Probabilistic Prompt Distribution Learning for Animal Pose Estimation
Jiyong Rao, Brian Nlong Zhao, Yu Wang
TL;DR
This work tackles multi-species animal pose estimation under strong visual variability and long-tail data distributions. It proposes PPAP, a probabilistic prompt distribution learning framework built on CLIP-based vision-language models, where each keypoint is described by multiple attribute prompts modeled as Gaussian distributions with means from a text decoder and variances from a visual-text decoder; samples are drawn via the reparameterization trick and regularized with a diversity term and KL prior. The method employs three cross-modal fusion strategies (heuristic, ensemble, attention) to align textual prompts with spatial visual features, and optimizes a total loss $L_{total}=L_{pred}+L_{spatial}+ L_{feature}+ L_{prompt}$. Empirically, PPAP achieves state-of-the-art results on AP-10K and AnimalKingdom in both supervised and zero-shot settings, demonstrating strong cross-species generalization and robustness to data imbalance. The approach provides a practical, plug-and-play mechanism to leverage textual priors for complex, cross-domain pose estimation tasks.
Abstract
Multi-species animal pose estimation has emerged as a challenging yet critical task, hindered by substantial visual diversity and uncertainty.
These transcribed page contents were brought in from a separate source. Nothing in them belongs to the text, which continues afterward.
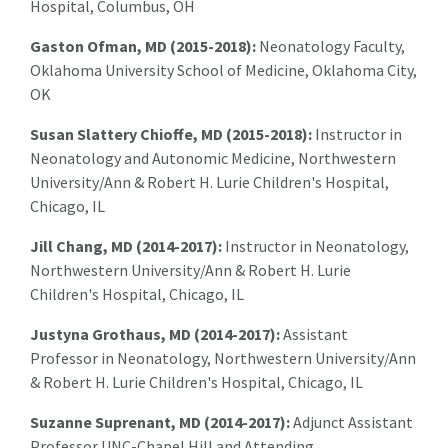
Hospital, Columbus, OH
Gaston Ofman, MD (2015-2018):
Neonatology Faculty,
Oklahoma University School of Medicine, Oklahoma City,
OK
Susan Slattery Chioffe, MD (2015-2018):
Instructor in
Neonatology and Autonomic Medicine, Northwestern
University/Ann & Robert H. Lurie Children's Hospital,
Chicago, IL
Jill Chang, MD (2014-2017):
Instructor in Neonatology,
Northwestern University/Ann & Robert H. Lurie
Children's Hospital, Chicago, IL
Justyna Grothaus, MD (2014-2017):
Assistant
Professor in Neonatology, Northwestern University/Ann
& Robert H. Lurie Children's Hospital, Chicago, IL
Suzanne Suprenant, MD (2014-2017):
Adjunct Assistant
Professor UNC-Chapel Hill and Attending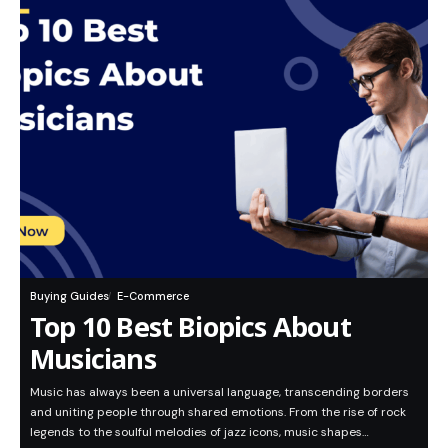
Buying Guides
E-Commerce
Top 10 Best Biopics About
Musicians
Music has always been a universal language, transcending borders
and uniting people through shared emotions. From the rise of rock
legends to the soulful melodies of jazz icons, music shapes…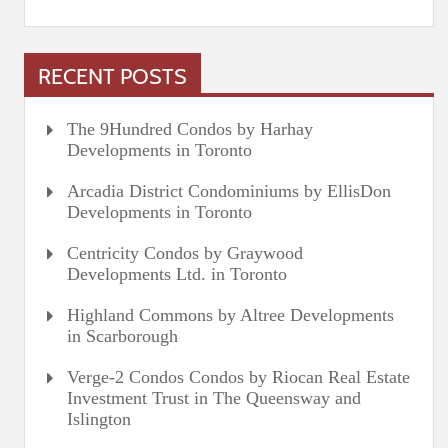
RECENT POSTS
The 9Hundred Condos by Harhay
Developments in Toronto
Arcadia District Condominiums by EllisDon
Developments in Toronto
Centricity Condos by Graywood
Developments Ltd. in Toronto
Highland Commons by Altree Developments
in Scarborough
Verge-2 Condos Condos by Riocan Real Estate
Investment Trust in The Queensway and
Islington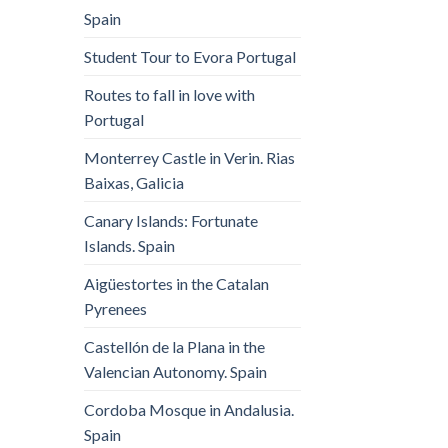
Spain
Student Tour to Evora Portugal
Routes to fall in love with
Portugal
Monterrey Castle in Verin. Rias
Baixas, Galicia
Canary Islands: Fortunate
Islands. Spain
Aigüestortes in the Catalan
Pyrenees
Castellón de la Plana in the
Valencian Autonomy. Spain
Cordoba Mosque in Andalusia.
Spain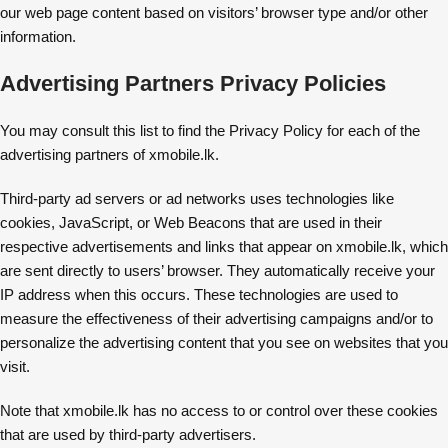
our web page content based on visitors’ browser type and/or other
information.
Advertising Partners Privacy Policies
You may consult this list to find the Privacy Policy for each of the
advertising partners of xmobile.lk.
Third-party ad servers or ad networks uses technologies like
cookies, JavaScript, or Web Beacons that are used in their
respective advertisements and links that appear on xmobile.lk, which
are sent directly to users’ browser. They automatically receive your
IP address when this occurs. These technologies are used to
measure the effectiveness of their advertising campaigns and/or to
personalize the advertising content that you see on websites that you
visit.
Note that xmobile.lk has no access to or control over these cookies
that are used by third-party advertisers.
This paper challenges the problem by efficient prompt learning for Vision-Language Pretrained (VLP) models, \textit{e.g.} CLIP, aiming to resolve the cross-species generalization problem. At the core of the solution lies in the prompt designing, probabilistic prompt modeling and cross-modal adaptation, thereby enabling prompts to compensate for cross-modal information and effectively overcome large data variances under unbalanced data distribution. To this end, we propose a novel probabilistic prompting approach to fully explore textual descriptions, which could alleviate the diversity issues caused by long-tail property and increase the adaptability of prompts on unseen category instance. Specifically, we first introduce a set of learnable prompts and propose a diversity loss to maintain distinctiveness among prompts, thus representing diverse image attributes. Diverse textual probabilistic representations are sampled and used as the guidance for the pose estimation. Subsequently, we explore three different cross-modal fusion strategies at spatial level to alleviate the adverse impacts of visual uncertainty. Extensive experiments on multi-species animal pose benchmarks show that our method achieves the state-of-the-art performance under both supervised and zero-shot settings. The code is available at https://github.com/Raojiyong/PPAP.